Why do high-income countries export high-quality goods: home demand or factor abundance? I develop a model nesting both hypotheses and employ microdata on US manufacturing plants' shipments and factor inputs to quantify the two mechanisms' roles in quality specialization across US cities. Home-market demand explains as much of the relationship between income and quality as differences in factor usage.
We develop the first system-of-cities model with costly idea exchange as the agglomeration force. The model replicates a broad set of established facts about the cross section of cities. It provides the first spatial equilibrium theory of why skill premia are higher in larger cities and how variation in these premia emerges from symmetric fundamentals.

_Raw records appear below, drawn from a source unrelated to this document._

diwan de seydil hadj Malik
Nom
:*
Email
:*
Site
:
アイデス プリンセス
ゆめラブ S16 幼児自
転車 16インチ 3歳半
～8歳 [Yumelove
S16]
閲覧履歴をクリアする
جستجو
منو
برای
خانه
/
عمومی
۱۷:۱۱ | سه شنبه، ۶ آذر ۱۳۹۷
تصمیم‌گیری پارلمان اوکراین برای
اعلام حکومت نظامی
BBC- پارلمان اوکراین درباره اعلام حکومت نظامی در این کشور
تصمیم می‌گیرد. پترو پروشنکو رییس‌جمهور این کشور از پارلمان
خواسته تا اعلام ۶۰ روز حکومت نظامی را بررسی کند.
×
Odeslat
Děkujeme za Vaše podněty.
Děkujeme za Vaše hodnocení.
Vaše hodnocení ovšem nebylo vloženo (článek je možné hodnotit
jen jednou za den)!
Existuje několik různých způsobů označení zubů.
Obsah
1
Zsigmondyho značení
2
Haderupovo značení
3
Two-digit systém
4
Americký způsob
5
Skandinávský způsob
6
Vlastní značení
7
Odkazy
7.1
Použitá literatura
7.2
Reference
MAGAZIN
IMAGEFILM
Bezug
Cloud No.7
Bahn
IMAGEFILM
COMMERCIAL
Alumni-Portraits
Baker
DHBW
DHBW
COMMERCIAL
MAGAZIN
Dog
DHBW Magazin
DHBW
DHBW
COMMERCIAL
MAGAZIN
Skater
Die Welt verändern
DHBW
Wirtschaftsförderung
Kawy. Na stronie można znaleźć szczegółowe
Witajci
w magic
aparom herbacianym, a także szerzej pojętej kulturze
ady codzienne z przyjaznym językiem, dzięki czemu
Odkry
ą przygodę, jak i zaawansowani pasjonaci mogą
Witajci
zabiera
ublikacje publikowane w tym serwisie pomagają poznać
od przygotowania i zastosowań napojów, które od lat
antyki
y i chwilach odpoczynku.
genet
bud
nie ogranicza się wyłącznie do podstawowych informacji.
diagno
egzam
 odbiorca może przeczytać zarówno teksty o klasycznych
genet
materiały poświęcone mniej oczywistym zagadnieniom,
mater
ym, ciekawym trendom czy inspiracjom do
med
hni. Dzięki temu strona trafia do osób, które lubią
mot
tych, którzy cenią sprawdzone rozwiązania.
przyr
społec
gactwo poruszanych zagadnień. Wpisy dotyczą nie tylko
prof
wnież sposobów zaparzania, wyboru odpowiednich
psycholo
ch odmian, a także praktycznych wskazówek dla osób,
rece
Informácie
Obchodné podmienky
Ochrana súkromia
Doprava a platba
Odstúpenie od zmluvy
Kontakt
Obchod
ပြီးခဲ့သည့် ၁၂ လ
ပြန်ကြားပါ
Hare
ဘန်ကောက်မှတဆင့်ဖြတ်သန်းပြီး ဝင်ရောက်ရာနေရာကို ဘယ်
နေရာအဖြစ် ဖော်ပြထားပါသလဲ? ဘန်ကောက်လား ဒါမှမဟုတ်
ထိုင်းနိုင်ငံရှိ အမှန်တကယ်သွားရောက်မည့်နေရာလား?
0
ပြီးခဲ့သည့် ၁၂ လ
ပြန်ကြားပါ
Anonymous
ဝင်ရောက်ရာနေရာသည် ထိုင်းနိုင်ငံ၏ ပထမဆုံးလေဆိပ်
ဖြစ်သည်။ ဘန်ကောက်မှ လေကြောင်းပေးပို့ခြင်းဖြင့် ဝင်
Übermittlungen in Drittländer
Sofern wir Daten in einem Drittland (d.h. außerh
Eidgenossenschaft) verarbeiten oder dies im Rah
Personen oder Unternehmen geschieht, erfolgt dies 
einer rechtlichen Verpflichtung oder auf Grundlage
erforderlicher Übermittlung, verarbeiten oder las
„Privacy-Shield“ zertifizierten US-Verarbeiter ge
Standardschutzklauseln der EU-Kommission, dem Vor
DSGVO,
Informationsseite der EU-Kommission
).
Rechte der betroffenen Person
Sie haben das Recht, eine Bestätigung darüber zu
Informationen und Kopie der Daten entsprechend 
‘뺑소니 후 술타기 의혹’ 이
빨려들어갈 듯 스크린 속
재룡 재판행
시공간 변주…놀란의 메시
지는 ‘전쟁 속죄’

We measure ethnic and racial segregation in urban consumption using Yelp reviews of NYC restaurants. Spatial frictions cause consumption segregation to partly reflect residential segregation. Social frictions also matter: individuals are less likely to visit restaurants in neighborhoods demographically different from their own. Nonetheless, restaurant consumption in New York City is only about half as segregated as residences. Consumption segregation owes more to social than spatial frictions.
What determines the distributions of skills, occupations, and industries across cities? We develop a theory that incorporates a system of cities, their internal urban structures, and a high-dimensional theory of factor-driven comparative advantage. It predicts that larger cities will be skill-abundant and specialize in skill-intensive activities according to the monotone likelihood ratio property. Data on US cities, education groups, occupations, and industries are consistent with our theory's predictions.
This paper shows that greater global spatial correlation of productivities can increase cross-country welfare dispersion by increasing the correlation between a country's productivity and its gains from trade. We causally validate this general-equilibrium prediction using a global climatic phenomenon as a natural experiment. We find that gains from trade in cereals over the last half-century were larger for more productive countries and smaller for less productive countries when cereal productivity was more spatially correlated. Incorporating this general-equilibrium effect into a projection of climate-change impacts raises projected international inequality, with higher welfare losses across most of Africa.
In developed economies, agglomeration is skill-biased. We construct metropolitan areas for Brazil, China, and India by aggregating finer geographic units on the basis of contiguous areas of light in nighttime satellite images. These lights-based metropolitan areas mirror commuting-based definitions in the US and Brazil. In China and India, lights-based metropolitan populations follow a power law, while administrative units do not. Examining variation in relative quantities and prices of skill across these metropolitan areas, we conclude that agglomeration is also skill-biased in Brazil, China, and India.
This course studies international economics from the perspective of the firm. Its objective is to equip students with analytical tools to understand the organizational, financial, and legal issues facing firms doing business across borders.